§ **Prompt**
Where a record contains an image, leave the image out and print the rest exactly.

Page-level text extractions
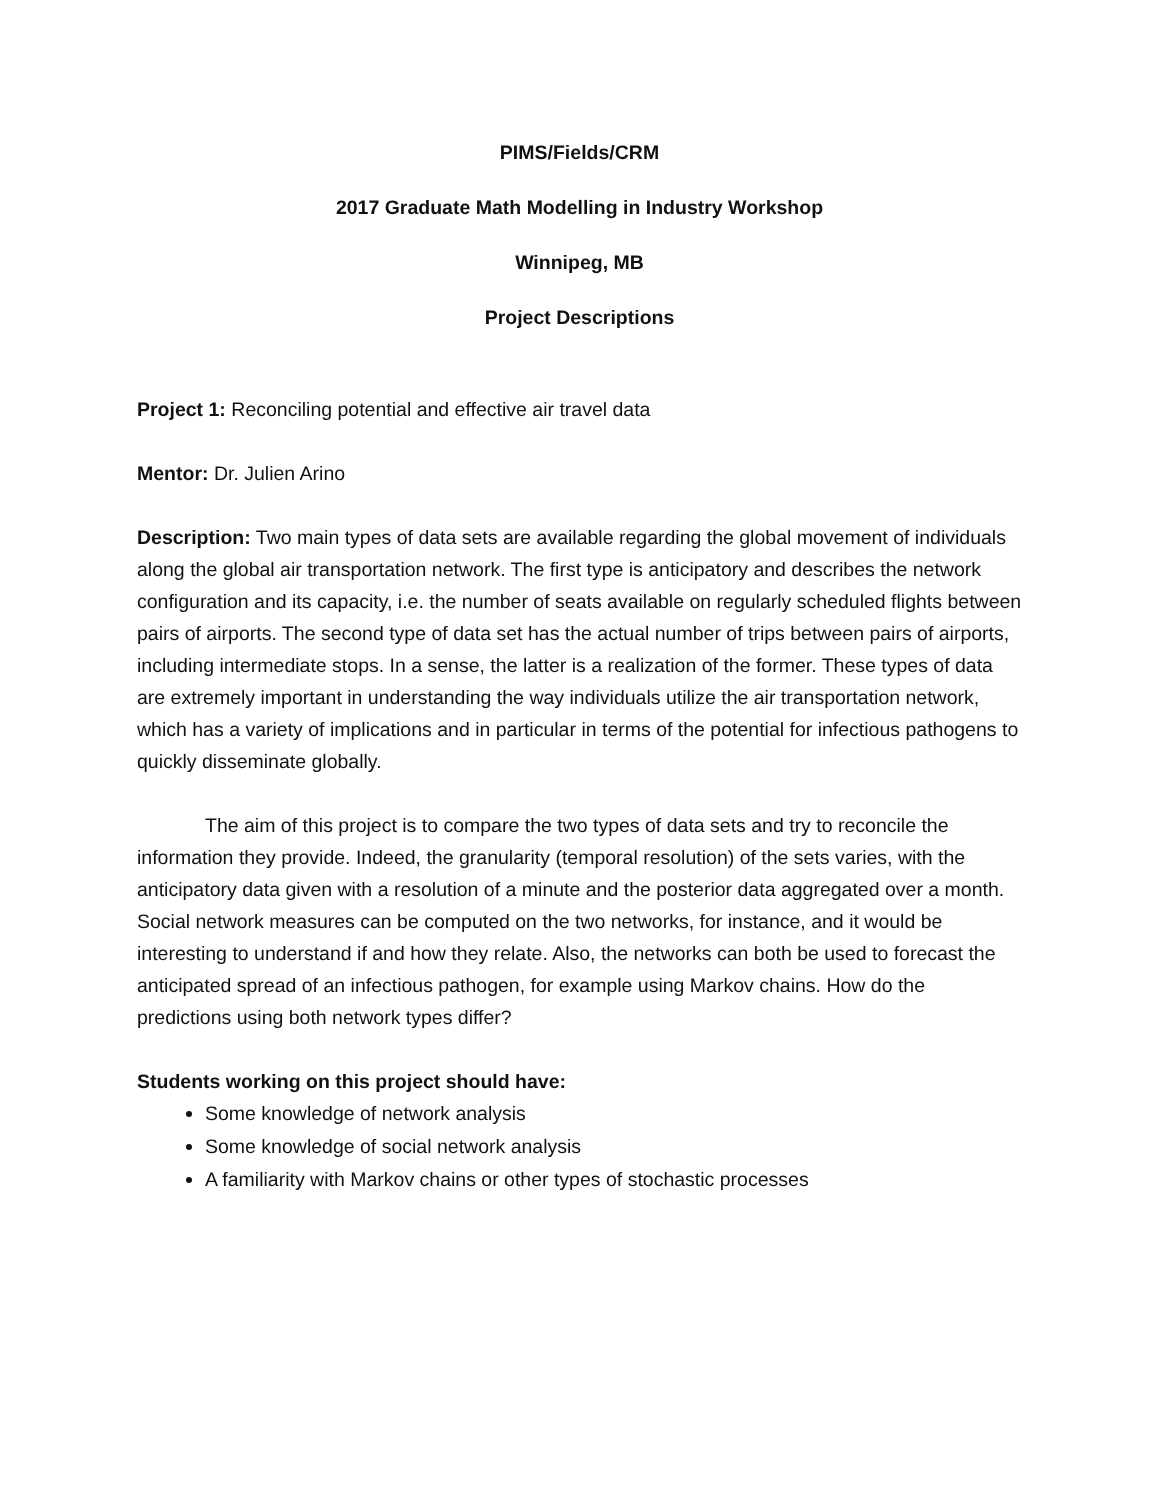PIMS/Fields/CRM
2017 Graduate Math Modelling in Industry Workshop
Winnipeg, MB
Project Descriptions
Project 1: Reconciling potential and effective air travel data
Mentor: Dr. Julien Arino
Description: Two main types of data sets are available regarding the global movement of individuals along the global air transportation network. The first type is anticipatory and describes the network configuration and its capacity, i.e. the number of seats available on regularly scheduled flights between pairs of airports. The second type of data set has the actual number of trips between pairs of airports, including intermediate stops. In a sense, the latter is a realization of the former. These types of data are extremely important in understanding the way individuals utilize the air transportation network, which has a variety of implications and in particular in terms of the potential for infectious pathogens to quickly disseminate globally.
The aim of this project is to compare the two types of data sets and try to reconcile the information they provide. Indeed, the granularity (temporal resolution) of the sets varies, with the anticipatory data given with a resolution of a minute and the posterior data aggregated over a month. Social network measures can be computed on the two networks, for instance, and it would be interesting to understand if and how they relate. Also, the networks can both be used to forecast the anticipated spread of an infectious pathogen, for example using Markov chains. How do the predictions using both network types differ?
Students working on this project should have:
Some knowledge of network analysis
Some knowledge of social network analysis
A familiarity with Markov chains or other types of stochastic processes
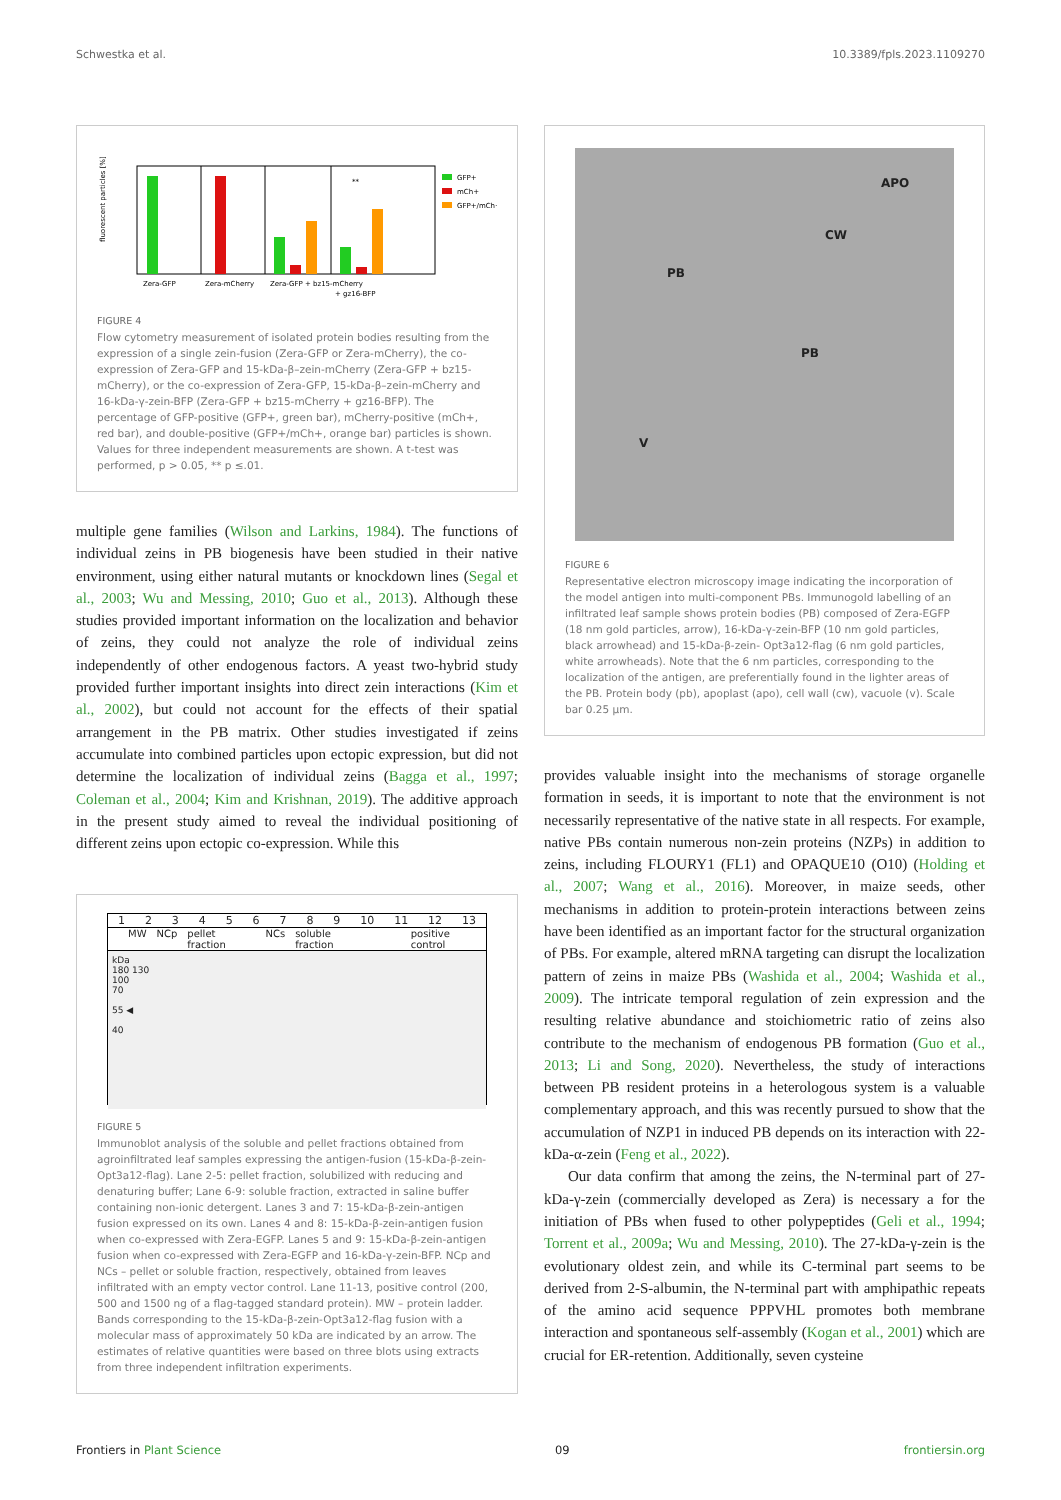Schwestka et al. 10.3389/fpls.2023.1109270
fluorescent particles [%]
Zera-GFP
Zera-mCherry
Zera-GFP + bz15-mCherry
+ gz16-BFP
GFP+
mCh+
GFP+/mCh+
**
FIGURE 4
Flow cytometry measurement of isolated protein bodies resulting from the expression of a single zein-fusion (Zera-GFP or Zera-mCherry), the co-expression of Zera-GFP and 15-kDa-β–zein-mCherry (Zera-GFP + bz15-mCherry), or the co-expression of Zera-GFP, 15-kDa-β–zein-mCherry and 16-kDa-γ-zein-BFP (Zera-GFP + bz15-mCherry + gz16-BFP). The percentage of GFP-positive (GFP+, green bar), mCherry-positive (mCh+, red bar), and double-positive (GFP+/mCh+, orange bar) particles is shown. Values for three independent measurements are shown. A t-test was performed, p > 0.05, ** p ≤.01.
multiple gene families (Wilson and Larkins, 1984). The functions of individual zeins in PB biogenesis have been studied in their native environment, using either natural mutants or knockdown lines (Segal et al., 2003; Wu and Messing, 2010; Guo et al., 2013). Although these studies provided important information on the localization and behavior of zeins, they could not analyze the role of individual zeins independently of other endogenous factors. A yeast two-hybrid study provided further important insights into direct zein interactions (Kim et al., 2002), but could not account for the effects of their spatial arrangement in the PB matrix. Other studies investigated if zeins accumulate into combined particles upon ectopic expression, but did not determine the localization of individual zeins (Bagga et al., 1997; Coleman et al., 2004; Kim and Krishnan, 2019). The additive approach in the present study aimed to reveal the individual positioning of different zeins upon ectopic co-expression. While this
123456789 10 11 12 13
MW NCp pellet fraction NCs soluble fraction positive control
kDa
180 130
100
70
55 ◀
40
FIGURE 5
Immunoblot analysis of the soluble and pellet fractions obtained from agroinfiltrated leaf samples expressing the antigen-fusion (15-kDa-β-zein-Opt3a12-flag). Lane 2-5: pellet fraction, solubilized with reducing and denaturing buffer; Lane 6-9: soluble fraction, extracted in saline buffer containing non-ionic detergent. Lanes 3 and 7: 15-kDa-β-zein-antigen fusion expressed on its own. Lanes 4 and 8: 15-kDa-β-zein-antigen fusion when co-expressed with Zera-EGFP. Lanes 5 and 9: 15-kDa-β-zein-antigen fusion when co-expressed with Zera-EGFP and 16-kDa-γ-zein-BFP. NCp and NCs – pellet or soluble fraction, respectively, obtained from leaves infiltrated with an empty vector control. Lane 11-13, positive control (200, 500 and 1500 ng of a flag-tagged standard protein). MW – protein ladder. Bands corresponding to the 15-kDa-β-zein-Opt3a12-flag fusion with a molecular mass of approximately 50 kDa are indicated by an arrow. The estimates of relative quantities were based on three blots using extracts from three independent infiltration experiments.
APO
CW
PB
PB
V
FIGURE 6
Representative electron microscopy image indicating the incorporation of the model antigen into multi-component PBs. Immunogold labelling of an infiltrated leaf sample shows protein bodies (PB) composed of Zera-EGFP (18 nm gold particles, arrow), 16-kDa-γ-zein-BFP (10 nm gold particles, black arrowhead) and 15-kDa-β-zein- Opt3a12-flag (6 nm gold particles, white arrowheads). Note that the 6 nm particles, corresponding to the localization of the antigen, are preferentially found in the lighter areas of the PB. Protein body (pb), apoplast (apo), cell wall (cw), vacuole (v). Scale bar 0.25 μm.
provides valuable insight into the mechanisms of storage organelle formation in seeds, it is important to note that the environment is not necessarily representative of the native state in all respects. For example, native PBs contain numerous non-zein proteins (NZPs) in addition to zeins, including FLOURY1 (FL1) and OPAQUE10 (O10) (Holding et al., 2007; Wang et al., 2016). Moreover, in maize seeds, other mechanisms in addition to protein-protein interactions between zeins have been identified as an important factor for the structural organization of PBs. For example, altered mRNA targeting can disrupt the localization pattern of zeins in maize PBs (Washida et al., 2004; Washida et al., 2009). The intricate temporal regulation of zein expression and the resulting relative abundance and stoichiometric ratio of zeins also contribute to the mechanism of endogenous PB formation (Guo et al., 2013; Li and Song, 2020). Nevertheless, the study of interactions between PB resident proteins in a heterologous system is a valuable complementary approach, and this was recently pursued to show that the accumulation of NZP1 in induced PB depends on its interaction with 22-kDa-α-zein (Feng et al., 2022).
Our data confirm that among the zeins, the N-terminal part of 27-kDa-γ-zein (commercially developed as Zera) is necessary a for the initiation of PBs when fused to other polypeptides (Geli et al., 1994; Torrent et al., 2009a; Wu and Messing, 2010). The 27-kDa-γ-zein is the evolutionary oldest zein, and while its C-terminal part seems to be derived from 2-S-albumin, the N-terminal part with amphipathic repeats of the amino acid sequence PPPVHL promotes both membrane interaction and spontaneous self-assembly (Kogan et al., 2001) which are crucial for ER-retention. Additionally, seven cysteine
Frontiers in Plant Science 09 frontiersin.org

§ **Task output**
PIMS/Fields/CRM
2017 Graduate Math Modelling in Industry Workshop
Winnipeg, MB
Project Descriptions
Project 1: Reconciling potential and effective air travel data
Mentor: Dr. Julien Arino
Description: Two main types of data sets are available regarding the global movement of individuals along the global air transportation network. The first type is anticipatory and describes the network configuration and its capacity, i.e. the number of seats available on regularly scheduled flights between pairs of airports. The second type of data set has the actual number of trips between pairs of airports, including intermediate stops. In a sense, the latter is a realization of the former. These types of data are extremely important in understanding the way individuals utilize the air transportation network, which has a variety of implications and in particular in terms of the potential for infectious pathogens to quickly disseminate globally.
The aim of this project is to compare the two types of data sets and try to reconcile the information they provide. Indeed, the granularity (temporal resolution) of the sets varies, with the anticipatory data given with a resolution of a minute and the posterior data aggregated over a month. Social network measures can be computed on the two networks, for instance, and it would be interesting to understand if and how they relate. Also, the networks can both be used to forecast the anticipated spread of an infectious pathogen, for example using Markov chains. How do the predictions using both network types differ?
Students working on this project should have:
Some knowledge of network analysis
Some knowledge of social network analysis
A familiarity with Markov chains or other types of stochastic processes
Schwestka et al. 10.3389/fpls.2023.1109270
fluorescent particles [%]
Zera-GFP
Zera-mCherry
Zera-GFP + bz15-mCherry
+ gz16-BFP
GFP+
mCh+
GFP+/mCh+
**
FIGURE 4
Flow cytometry measurement of isolated protein bodies resulting from the expression of a single zein-fusion (Zera-GFP or Zera-mCherry), the co-expression of Zera-GFP and 15-kDa-β–zein-mCherry (Zera-GFP + bz15-mCherry), or the co-expression of Zera-GFP, 15-kDa-β–zein-mCherry and 16-kDa-γ-zein-BFP (Zera-GFP + bz15-mCherry + gz16-BFP). The percentage of GFP-positive (GFP+, green bar), mCherry-positive (mCh+, red bar), and double-positive (GFP+/mCh+, orange bar) particles is shown. Values for three independent measurements are shown. A t-test was performed, p > 0.05, ** p ≤.01.
multiple gene families (Wilson and Larkins, 1984). The functions of individual zeins in PB biogenesis have been studied in their native environment, using either natural mutants or knockdown lines (Segal et al., 2003; Wu and Messing, 2010; Guo et al., 2013). Although these studies provided important information on the localization and behavior of zeins, they could not analyze the role of individual zeins independently of other endogenous factors. A yeast two-hybrid study provided further important insights into direct zein interactions (Kim et al., 2002), but could not account for the effects of their spatial arrangement in the PB matrix. Other studies investigated if zeins accumulate into combined particles upon ectopic expression, but did not determine the localization of individual zeins (Bagga et al., 1997; Coleman et al., 2004; Kim and Krishnan, 2019). The additive approach in the present study aimed to reveal the individual positioning of different zeins upon ectopic co-expression. While this
123456789 10 11 12 13
MW NCp pellet fraction NCs soluble fraction positive control
kDa
180 130
100
70
55 ◀
40
FIGURE 5
Immunoblot analysis of the soluble and pellet fractions obtained from agroinfiltrated leaf samples expressing the antigen-fusion (15-kDa-β-zein-Opt3a12-flag). Lane 2-5: pellet fraction, solubilized with reducing and denaturing buffer; Lane 6-9: soluble fraction, extracted in saline buffer containing non-ionic detergent. Lanes 3 and 7: 15-kDa-β-zein-antigen fusion expressed on its own. Lanes 4 and 8: 15-kDa-β-zein-antigen fusion when co-expressed with Zera-EGFP. Lanes 5 and 9: 15-kDa-β-zein-antigen fusion when co-expressed with Zera-EGFP and 16-kDa-γ-zein-BFP. NCp and NCs – pellet or soluble fraction, respectively, obtained from leaves infiltrated with an empty vector control. Lane 11-13, positive control (200, 500 and 1500 ng of a flag-tagged standard protein). MW – protein ladder. Bands corresponding to the 15-kDa-β-zein-Opt3a12-flag fusion with a molecular mass of approximately 50 kDa are indicated by an arrow. The estimates of relative quantities were based on three blots using extracts from three independent infiltration experiments.
APO
CW
PB
PB
V
FIGURE 6
Representative electron microscopy image indicating the incorporation of the model antigen into multi-component PBs. Immunogold labelling of an infiltrated leaf sample shows protein bodies (PB) composed of Zera-EGFP (18 nm gold particles, arrow), 16-kDa-γ-zein-BFP (10 nm gold particles, black arrowhead) and 15-kDa-β-zein- Opt3a12-flag (6 nm gold particles, white arrowheads). Note that the 6 nm particles, corresponding to the localization of the antigen, are preferentially found in the lighter areas of the PB. Protein body (pb), apoplast (apo), cell wall (cw), vacuole (v). Scale bar 0.25 μm.
provides valuable insight into the mechanisms of storage organelle formation in seeds, it is important to note that the environment is not necessarily representative of the native state in all respects. For example, native PBs contain numerous non-zein proteins (NZPs) in addition to zeins, including FLOURY1 (FL1) and OPAQUE10 (O10) (Holding et al., 2007; Wang et al., 2016). Moreover, in maize seeds, other mechanisms in addition to protein-protein interactions between zeins have been identified as an important factor for the structural organization of PBs. For example, altered mRNA targeting can disrupt the localization pattern of zeins in maize PBs (Washida et al., 2004; Washida et al., 2009). The intricate temporal regulation of zein expression and the resulting relative abundance and stoichiometric ratio of zeins also contribute to the mechanism of endogenous PB formation (Guo et al., 2013; Li and Song, 2020). Nevertheless, the study of interactions between PB resident proteins in a heterologous system is a valuable complementary approach, and this was recently pursued to show that the accumulation of NZP1 in induced PB depends on its interaction with 22-kDa-α-zein (Feng et al., 2022).
Our data confirm that among the zeins, the N-terminal part of 27-kDa-γ-zein (commercially developed as Zera) is necessary a for the initiation of PBs when fused to other polypeptides (Geli et al., 1994; Torrent et al., 2009a; Wu and Messing, 2010). The 27-kDa-γ-zein is the evolutionary oldest zein, and while its C-terminal part seems to be derived from 2-S-albumin, the N-terminal part with amphipathic repeats of the amino acid sequence PPPVHL promotes both membrane interaction and spontaneous self-assembly (Kogan et al., 2001) which are crucial for ER-retention. Additionally, seven cysteine
Frontiers in Plant Science 09 frontiersin.org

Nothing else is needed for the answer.